How to complete this task
Count each line below that has the word "Right" in it, and give only the total.

======== Dataset records

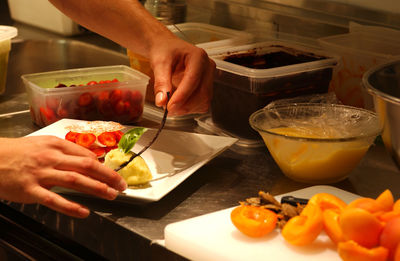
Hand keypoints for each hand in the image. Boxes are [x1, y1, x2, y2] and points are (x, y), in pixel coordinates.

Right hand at [0, 136, 126, 217]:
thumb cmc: (20, 151)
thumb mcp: (44, 144)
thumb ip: (66, 151)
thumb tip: (89, 159)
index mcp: (56, 145)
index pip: (86, 155)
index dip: (104, 166)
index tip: (115, 174)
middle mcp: (52, 158)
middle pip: (86, 166)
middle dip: (108, 176)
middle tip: (122, 185)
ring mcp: (41, 174)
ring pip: (75, 180)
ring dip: (96, 188)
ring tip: (111, 195)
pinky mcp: (31, 190)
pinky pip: (54, 200)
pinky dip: (71, 206)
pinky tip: (84, 212)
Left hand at [150, 37, 215, 115]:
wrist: (167, 49)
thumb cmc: (165, 51)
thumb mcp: (159, 63)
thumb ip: (161, 82)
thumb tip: (161, 101)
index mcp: (198, 56)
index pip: (193, 79)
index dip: (182, 96)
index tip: (169, 106)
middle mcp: (208, 67)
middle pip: (202, 93)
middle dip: (184, 105)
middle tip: (166, 109)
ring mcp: (209, 78)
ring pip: (203, 100)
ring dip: (186, 108)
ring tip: (169, 105)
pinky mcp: (207, 88)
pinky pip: (202, 104)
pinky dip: (189, 108)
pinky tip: (178, 104)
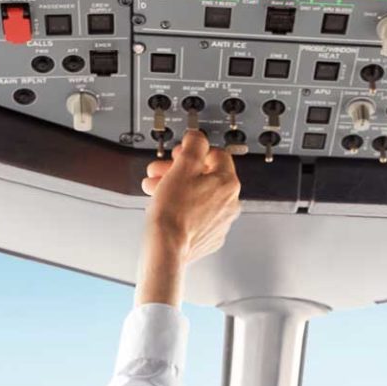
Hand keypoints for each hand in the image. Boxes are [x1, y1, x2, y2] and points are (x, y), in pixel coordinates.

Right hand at [141, 130, 240, 264]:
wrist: (166, 248)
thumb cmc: (173, 212)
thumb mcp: (182, 166)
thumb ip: (194, 145)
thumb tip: (198, 137)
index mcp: (228, 183)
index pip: (217, 155)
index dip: (194, 151)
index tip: (180, 153)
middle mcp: (230, 203)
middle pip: (205, 177)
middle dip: (179, 170)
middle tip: (162, 170)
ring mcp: (221, 222)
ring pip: (199, 196)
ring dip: (177, 188)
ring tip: (155, 188)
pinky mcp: (210, 237)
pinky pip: (197, 215)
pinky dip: (183, 208)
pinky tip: (165, 207)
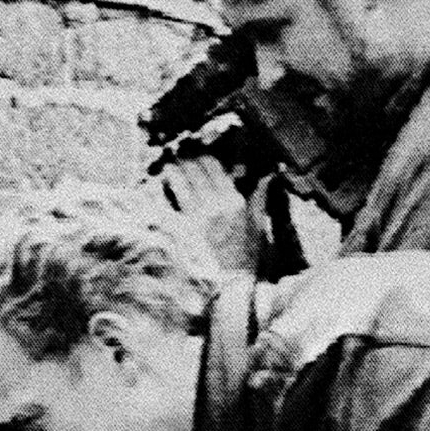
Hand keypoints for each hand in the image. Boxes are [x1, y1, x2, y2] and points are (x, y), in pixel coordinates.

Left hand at [157, 152, 264, 275]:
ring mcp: (199, 217)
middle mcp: (215, 205)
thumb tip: (268, 174)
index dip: (204, 157)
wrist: (234, 276)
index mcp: (233, 200)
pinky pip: (172, 208)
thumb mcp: (258, 221)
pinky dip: (166, 197)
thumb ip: (259, 195)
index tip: (199, 154)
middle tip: (180, 156)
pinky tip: (162, 190)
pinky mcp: (186, 231)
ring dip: (174, 174)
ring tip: (169, 167)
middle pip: (196, 173)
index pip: (215, 169)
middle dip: (187, 161)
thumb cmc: (249, 249)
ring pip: (182, 186)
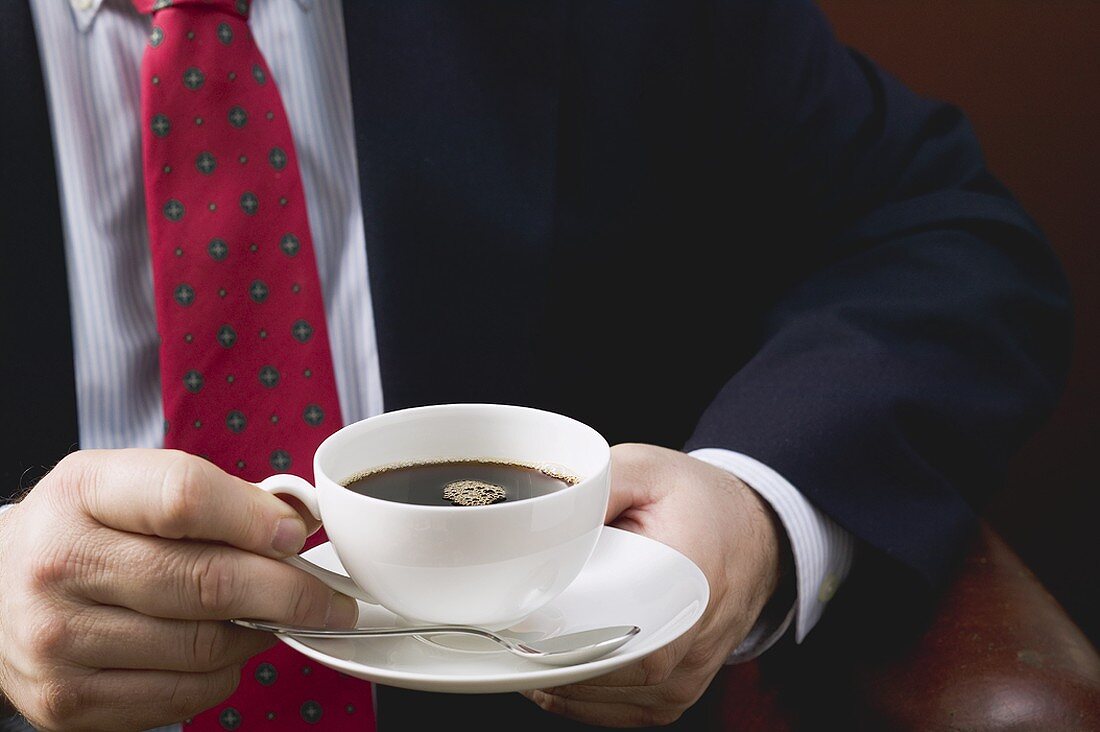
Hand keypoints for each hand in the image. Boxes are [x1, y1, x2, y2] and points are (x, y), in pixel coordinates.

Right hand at [0, 449, 357, 731]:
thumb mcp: (129, 485)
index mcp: (83, 493)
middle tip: (330, 600)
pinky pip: (181, 696)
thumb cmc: (83, 530)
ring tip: (272, 619)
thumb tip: (294, 526)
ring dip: (259, 635)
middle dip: (289, 592)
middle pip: (207, 582)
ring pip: (204, 646)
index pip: (184, 497)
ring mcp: (58, 641)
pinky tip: (227, 651)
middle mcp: (61, 565)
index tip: (298, 535)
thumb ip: (210, 495)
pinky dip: (223, 676)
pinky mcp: (67, 702)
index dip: (255, 519)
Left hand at [521, 443, 785, 726]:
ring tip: (525, 639)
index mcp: (691, 580)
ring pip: (602, 699)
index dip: (565, 640)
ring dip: (555, 676)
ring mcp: (685, 679)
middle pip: (603, 674)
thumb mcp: (649, 470)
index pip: (625, 639)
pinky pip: (612, 709)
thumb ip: (600, 483)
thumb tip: (547, 514)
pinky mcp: (674, 694)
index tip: (524, 623)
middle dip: (546, 655)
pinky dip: (574, 692)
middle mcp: (693, 642)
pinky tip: (550, 664)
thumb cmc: (700, 502)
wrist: (753, 534)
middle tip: (508, 627)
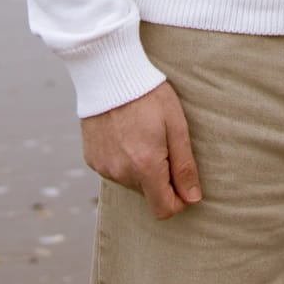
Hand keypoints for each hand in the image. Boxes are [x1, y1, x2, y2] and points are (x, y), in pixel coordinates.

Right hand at [81, 81, 201, 218]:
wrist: (109, 73)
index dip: (178, 200)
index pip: (164, 209)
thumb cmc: (149, 96)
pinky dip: (123, 160)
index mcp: (145, 167)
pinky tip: (125, 134)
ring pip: (130, 182)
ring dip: (140, 168)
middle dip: (160, 177)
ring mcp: (103, 167)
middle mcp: (121, 173)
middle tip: (163, 143)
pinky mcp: (92, 159)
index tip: (182, 180)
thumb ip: (184, 167)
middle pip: (148, 194)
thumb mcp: (176, 126)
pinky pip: (114, 170)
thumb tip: (192, 199)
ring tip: (142, 135)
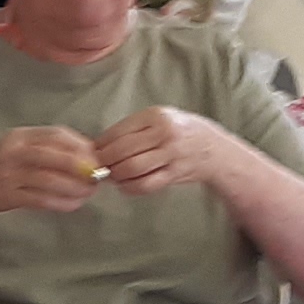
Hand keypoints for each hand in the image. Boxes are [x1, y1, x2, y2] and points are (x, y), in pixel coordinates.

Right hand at [0, 126, 102, 217]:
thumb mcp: (17, 147)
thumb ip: (46, 148)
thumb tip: (85, 155)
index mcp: (20, 136)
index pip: (56, 134)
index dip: (80, 145)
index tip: (95, 156)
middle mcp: (14, 152)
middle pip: (54, 156)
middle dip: (81, 167)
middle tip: (96, 176)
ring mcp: (9, 174)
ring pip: (49, 179)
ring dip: (74, 187)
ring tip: (88, 192)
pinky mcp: (8, 195)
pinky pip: (39, 199)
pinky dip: (60, 203)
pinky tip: (73, 205)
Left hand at [91, 106, 256, 196]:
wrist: (212, 147)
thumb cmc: (178, 132)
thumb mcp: (158, 119)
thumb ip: (132, 130)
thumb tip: (98, 146)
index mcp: (155, 116)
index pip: (118, 132)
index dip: (100, 146)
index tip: (92, 153)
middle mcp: (164, 133)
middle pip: (122, 151)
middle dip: (105, 163)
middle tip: (99, 168)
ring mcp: (172, 154)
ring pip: (132, 169)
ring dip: (116, 176)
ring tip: (112, 177)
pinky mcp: (176, 173)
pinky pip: (146, 184)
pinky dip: (130, 188)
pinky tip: (125, 186)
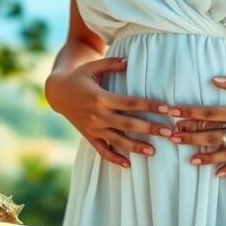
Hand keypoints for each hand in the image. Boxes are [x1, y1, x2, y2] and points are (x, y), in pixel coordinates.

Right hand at [45, 57, 171, 167]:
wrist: (57, 92)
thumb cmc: (78, 77)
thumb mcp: (92, 67)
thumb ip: (111, 63)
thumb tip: (129, 61)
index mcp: (101, 98)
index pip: (131, 103)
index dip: (149, 106)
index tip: (166, 109)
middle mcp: (98, 115)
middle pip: (128, 124)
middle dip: (150, 129)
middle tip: (169, 132)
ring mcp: (93, 127)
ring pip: (117, 140)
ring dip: (136, 146)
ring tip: (153, 152)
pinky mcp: (89, 135)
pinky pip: (102, 150)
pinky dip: (114, 159)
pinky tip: (128, 165)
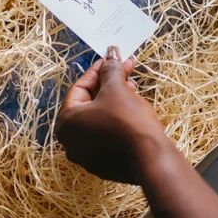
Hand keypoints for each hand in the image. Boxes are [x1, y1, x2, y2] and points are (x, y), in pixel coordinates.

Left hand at [55, 46, 173, 183]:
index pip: (79, 88)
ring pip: (99, 120)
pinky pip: (107, 135)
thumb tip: (110, 52)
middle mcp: (71, 142)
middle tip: (126, 70)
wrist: (150, 159)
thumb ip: (110, 69)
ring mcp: (87, 156)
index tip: (112, 59)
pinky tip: (133, 109)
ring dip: (114, 100)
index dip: (98, 71)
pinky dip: (117, 120)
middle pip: (89, 104)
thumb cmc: (127, 120)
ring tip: (133, 88)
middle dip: (108, 85)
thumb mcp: (117, 89)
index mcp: (66, 123)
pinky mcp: (105, 165)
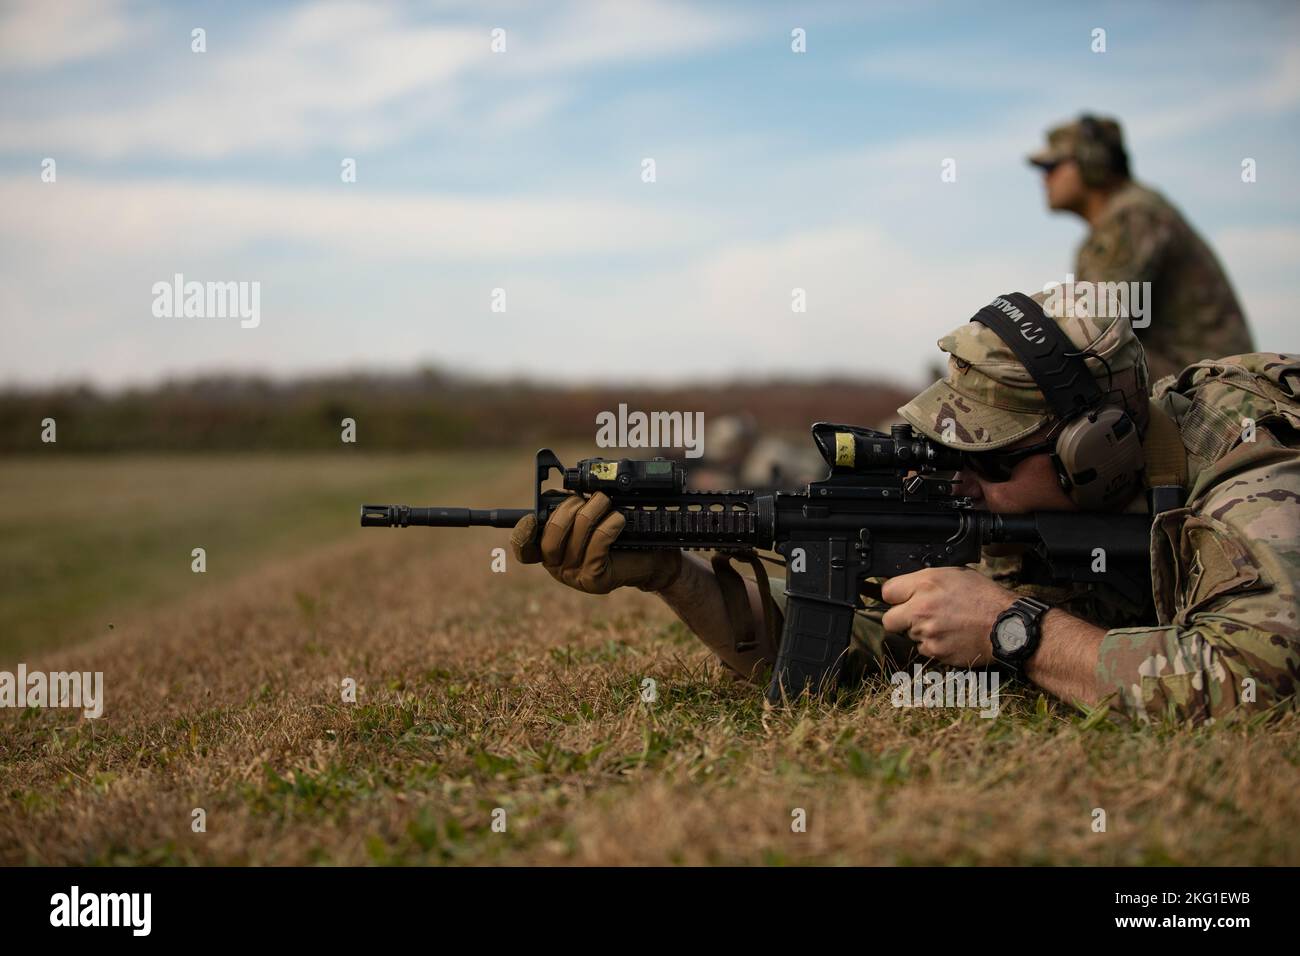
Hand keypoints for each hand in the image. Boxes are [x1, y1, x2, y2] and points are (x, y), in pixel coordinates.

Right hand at [509, 492, 681, 593]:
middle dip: (571, 506)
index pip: (524, 549)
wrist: (648, 558)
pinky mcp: (594, 579)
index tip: (532, 517)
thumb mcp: (587, 519)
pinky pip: (598, 543)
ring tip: (607, 502)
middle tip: (589, 498)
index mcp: (548, 551)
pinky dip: (609, 524)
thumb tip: (554, 494)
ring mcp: (574, 576)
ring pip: (578, 533)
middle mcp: (556, 567)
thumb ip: (566, 508)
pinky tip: (618, 519)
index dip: (522, 533)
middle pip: (552, 532)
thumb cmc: (616, 534)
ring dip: (595, 509)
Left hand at [880, 567, 1018, 666]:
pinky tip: (950, 636)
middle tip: (915, 616)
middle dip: (899, 618)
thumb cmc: (984, 597)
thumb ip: (926, 580)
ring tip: (944, 624)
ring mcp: (927, 633)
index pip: (887, 592)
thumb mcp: (955, 574)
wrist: (1006, 626)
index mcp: (925, 584)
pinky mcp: (935, 651)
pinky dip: (933, 644)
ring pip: (908, 635)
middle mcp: (921, 609)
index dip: (895, 596)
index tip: (900, 599)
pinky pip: (923, 649)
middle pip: (889, 620)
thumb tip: (908, 586)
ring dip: (920, 631)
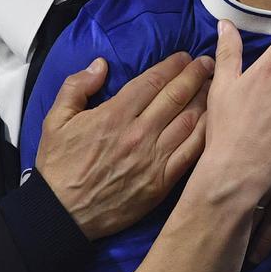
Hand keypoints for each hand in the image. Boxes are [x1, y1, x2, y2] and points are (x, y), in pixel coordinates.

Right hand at [36, 51, 213, 239]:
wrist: (63, 213)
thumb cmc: (58, 167)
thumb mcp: (56, 119)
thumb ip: (77, 86)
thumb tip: (100, 64)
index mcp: (114, 115)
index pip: (153, 81)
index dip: (172, 66)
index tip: (184, 58)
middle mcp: (138, 133)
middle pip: (176, 96)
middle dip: (195, 76)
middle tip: (207, 65)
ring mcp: (153, 159)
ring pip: (189, 122)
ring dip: (205, 101)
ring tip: (215, 87)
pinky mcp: (161, 182)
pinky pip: (190, 153)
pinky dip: (205, 135)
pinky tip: (214, 123)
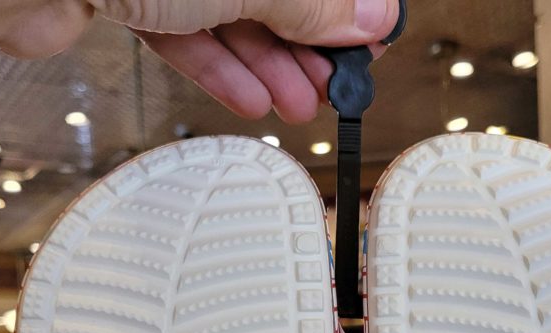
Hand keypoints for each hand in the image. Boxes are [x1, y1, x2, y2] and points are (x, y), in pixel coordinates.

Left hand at [0, 0, 400, 122]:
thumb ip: (309, 0)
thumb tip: (367, 16)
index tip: (367, 36)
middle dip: (305, 38)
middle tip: (334, 82)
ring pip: (227, 10)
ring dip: (267, 63)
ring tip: (299, 105)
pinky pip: (182, 31)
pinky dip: (217, 66)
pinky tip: (250, 99)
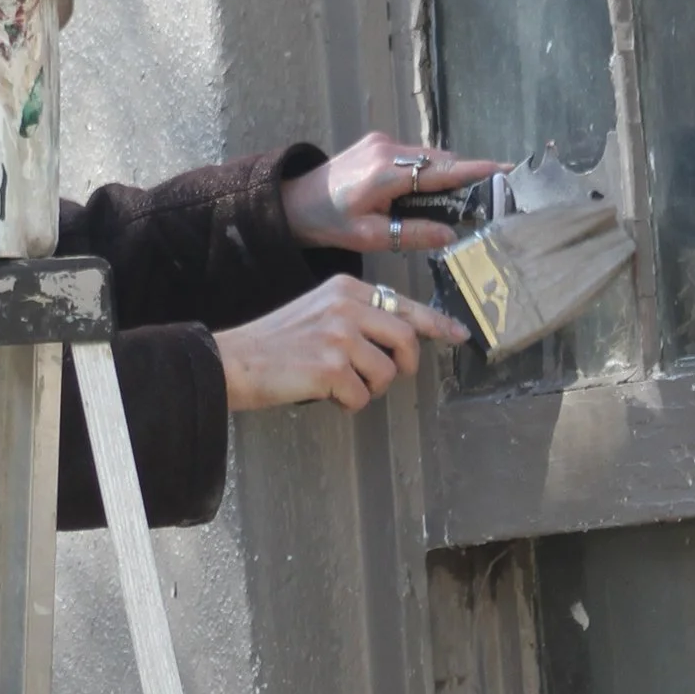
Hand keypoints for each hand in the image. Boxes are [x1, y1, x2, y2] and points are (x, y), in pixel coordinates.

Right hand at [216, 273, 467, 413]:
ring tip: (340, 384)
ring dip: (369, 388)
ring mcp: (340, 336)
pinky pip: (362, 397)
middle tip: (388, 377)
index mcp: (346, 289)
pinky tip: (324, 394)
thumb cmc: (275, 342)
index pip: (403, 304)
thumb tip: (402, 337)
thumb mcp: (319, 311)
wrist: (236, 360)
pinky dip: (347, 404)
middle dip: (404, 365)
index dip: (435, 322)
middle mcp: (346, 307)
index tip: (458, 333)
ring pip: (386, 373)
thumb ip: (358, 317)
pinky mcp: (331, 368)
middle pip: (405, 339)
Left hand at [282, 131, 500, 255]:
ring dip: (446, 173)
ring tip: (464, 198)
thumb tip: (451, 236)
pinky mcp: (378, 142)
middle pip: (440, 160)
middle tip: (490, 196)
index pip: (441, 170)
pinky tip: (432, 191)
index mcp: (384, 173)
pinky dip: (429, 170)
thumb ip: (412, 235)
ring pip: (429, 156)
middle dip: (465, 175)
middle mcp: (386, 148)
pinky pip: (415, 155)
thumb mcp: (370, 237)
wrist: (294, 202)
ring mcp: (381, 141)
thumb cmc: (328, 222)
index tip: (505, 170)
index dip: (476, 171)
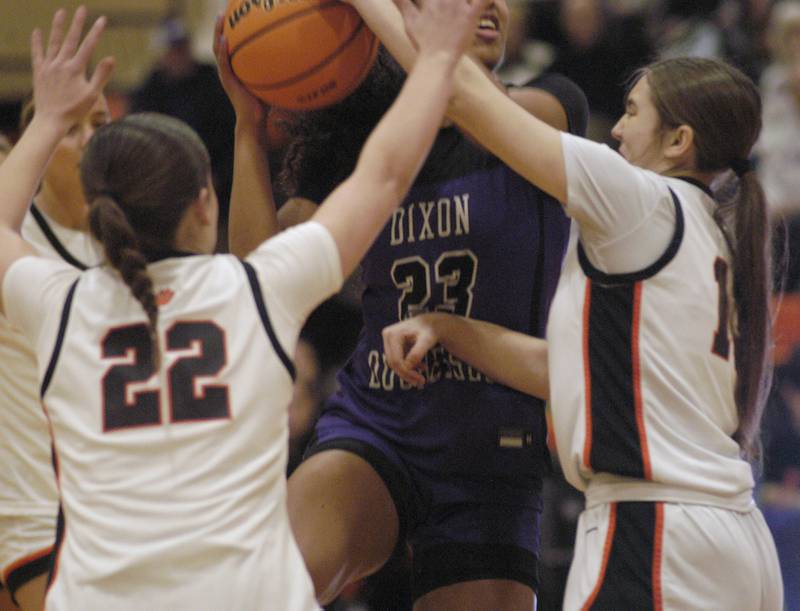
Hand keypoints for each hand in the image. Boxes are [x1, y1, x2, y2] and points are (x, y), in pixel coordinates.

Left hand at [31, 7, 113, 129]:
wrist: (51, 120)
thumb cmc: (75, 110)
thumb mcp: (92, 95)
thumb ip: (101, 75)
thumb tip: (112, 58)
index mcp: (76, 69)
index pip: (88, 46)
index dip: (96, 32)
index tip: (102, 19)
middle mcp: (61, 64)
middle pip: (71, 39)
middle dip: (77, 23)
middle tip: (82, 9)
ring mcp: (49, 66)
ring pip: (54, 42)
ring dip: (58, 26)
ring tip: (61, 12)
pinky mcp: (39, 71)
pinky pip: (37, 53)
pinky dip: (37, 42)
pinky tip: (37, 31)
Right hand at [214, 14, 266, 127]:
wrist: (254, 122)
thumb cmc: (264, 104)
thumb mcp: (270, 82)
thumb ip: (275, 69)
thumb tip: (294, 56)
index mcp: (235, 68)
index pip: (230, 45)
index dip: (231, 29)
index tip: (235, 14)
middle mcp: (228, 69)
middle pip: (221, 41)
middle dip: (221, 25)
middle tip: (224, 9)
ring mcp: (226, 75)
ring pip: (217, 49)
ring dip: (217, 32)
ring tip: (220, 17)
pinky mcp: (227, 81)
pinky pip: (223, 63)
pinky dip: (223, 51)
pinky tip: (225, 39)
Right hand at [382, 314, 439, 386]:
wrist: (431, 322)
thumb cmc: (429, 330)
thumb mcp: (426, 341)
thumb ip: (417, 353)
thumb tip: (407, 367)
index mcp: (392, 334)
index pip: (396, 360)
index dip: (406, 372)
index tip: (420, 380)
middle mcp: (387, 336)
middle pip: (393, 362)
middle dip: (406, 374)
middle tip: (420, 382)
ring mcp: (388, 341)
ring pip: (394, 363)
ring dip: (407, 372)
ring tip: (421, 378)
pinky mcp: (392, 345)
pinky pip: (398, 360)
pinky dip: (408, 366)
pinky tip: (421, 368)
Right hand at [393, 0, 489, 58]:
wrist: (436, 61)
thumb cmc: (423, 43)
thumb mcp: (409, 21)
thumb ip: (401, 2)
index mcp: (431, 0)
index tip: (438, 1)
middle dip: (450, 0)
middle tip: (450, 9)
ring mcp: (458, 7)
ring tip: (460, 7)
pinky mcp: (471, 16)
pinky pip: (484, 0)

================

Answer section
12